Yes, this movie is really being made.

The Nina Simone biopic starring Zoe Saldana was more or less forgotten after behind the scenes stills were released in 2013 of Saldana on set portraying the iconic musician in a bad kinky wig, caked-on dark makeup and a cartoonish prosthetic nose. The uproar against Saldana being cast to play a woman whom she, evidently, looks nothing like was resounding. And since nothing was heard in the months following, I guess people assumed the project had been compassionately put to sleep.

The trailer “Nina” was released last week and it renewed criticism of the miscasting from the black community including Simone’s own family and estate. And along with it came defence of Saldana that called criticizers out for implying the Afro-Latina actress isn’t black enough for the role.

But here’s the thing, the outrage has nothing at all to do with Saldana and “how black” she is or isn’t — it has everything to do with Nina Simone.

Simone sang “Black is the Color of My True Love’s Skin”, ” Four Women”, “I Wish I Knew How it Would Feel to Be Free”, “Chain Gang”, and “Blackbird”. She set the soundtrack to the civil rights era and sacrificed her career and mainstream success in order to do it.

Her entire catalogue was driven by her pride in her blackness and wanting to uplift black people and none of this is to say that Saldana isn’t black enough to play the role, but she has not lived the same kind of life Simone did.

For artists, the first place you go to build these lessons and lyrics, is your own experience. Simone was a dark-skinned black woman. Her nose was broad, her skin was dark and her lips were full, and, especially because of these features, she was not seen as conventionally pretty. She was mature, soulful, wise and utterly beautiful. And her appearance and the way she was viewed by the world had everything to do with the music she created.

At the time, many successful black female performers were women like Eartha Kitt, Billie Holiday, Lena Horne, Etta James, Josephine Baker — all light-skinned women, many of whom could pass for white to some degree. Then came Miss Simone — an unquestionably black, dark-skinned woman who still infiltrated white clubs and concert halls playing classical piano and singing.

I am light-skinned and I’ll tell you right now I’ve never had to experience the type of bigotry that darker-skinned black women have to deal with. I am seen as less threatening, more exotic, and more welcomed because when you look at lighter skin and anglo-features, it’s not a far jump from white. And with her narrow nose, Latina heritage, and fair skin, Saldana can evade blackness in some settings. People can look at her, and me for that matter, and cherry-pick the parts of our appearance that make them most comfortable. And none of this is Saldana’s fault, but it’s still a fact.

No one can ever look at Simone and see anything but black, and growing up being viewed and treated as such informed her work. She was unapologetically black and it made her music what it was. Simone put out songs that fought the erasure black people faced daily and encouraged us to find a sense of self.

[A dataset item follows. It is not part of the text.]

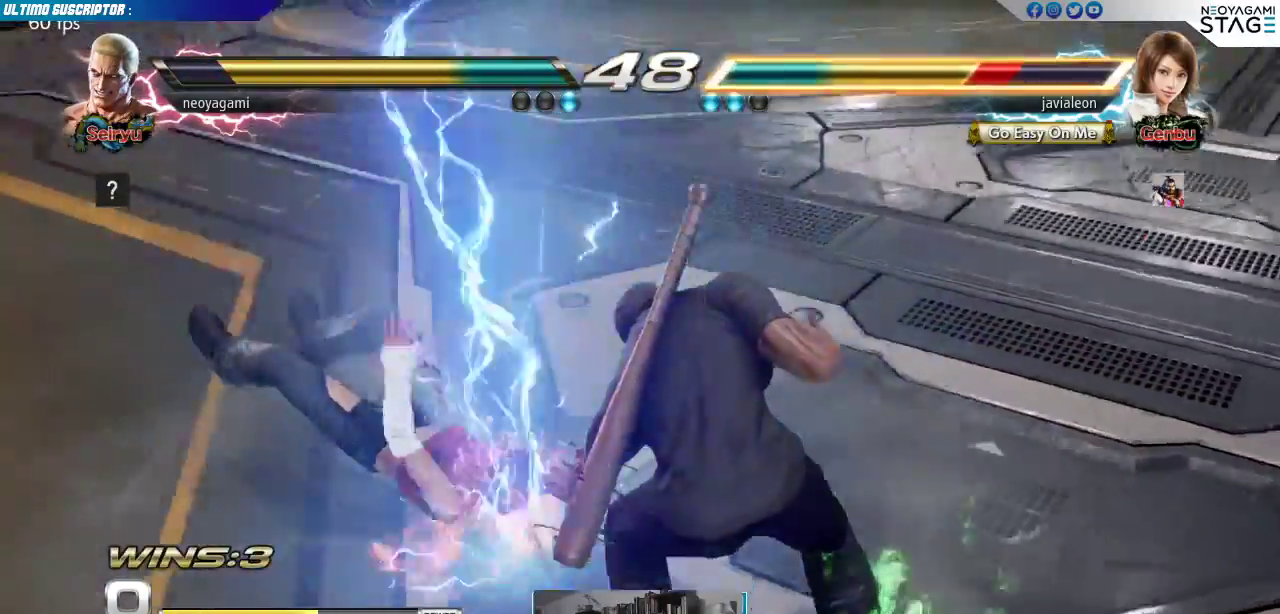
{"dt_ms": 500, "buttons": [], "left_stick": "center", "events": [[33, "SQUARE", "up"]]}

But by casting someone who looks so unlike Simone, but has whiter, more favoured features erases her in her own movie. That just doesn’t make sense.

It’s not as though Saldana can’t make her best efforts as an actress to try and put herself in Simone’s dark skin and embody her character, but why is she needed to do that when there are so many other actresses who have lived this life themselves.

A woman like Viola Davis, who has been acting in guest spots for decades and only now claiming fierce lead roles like Annalise Keating that aren’t normally given to black women.

Or Lauryn Hill who’s own life was as tumultuous and passion-driven as Simone’s.

Or really any dark skinned black woman who has lived the life Nina Simone did as a dark-skinned, not conventionally pretty, woman.

That’s not something you can act, teach or mimic as well as if you live it.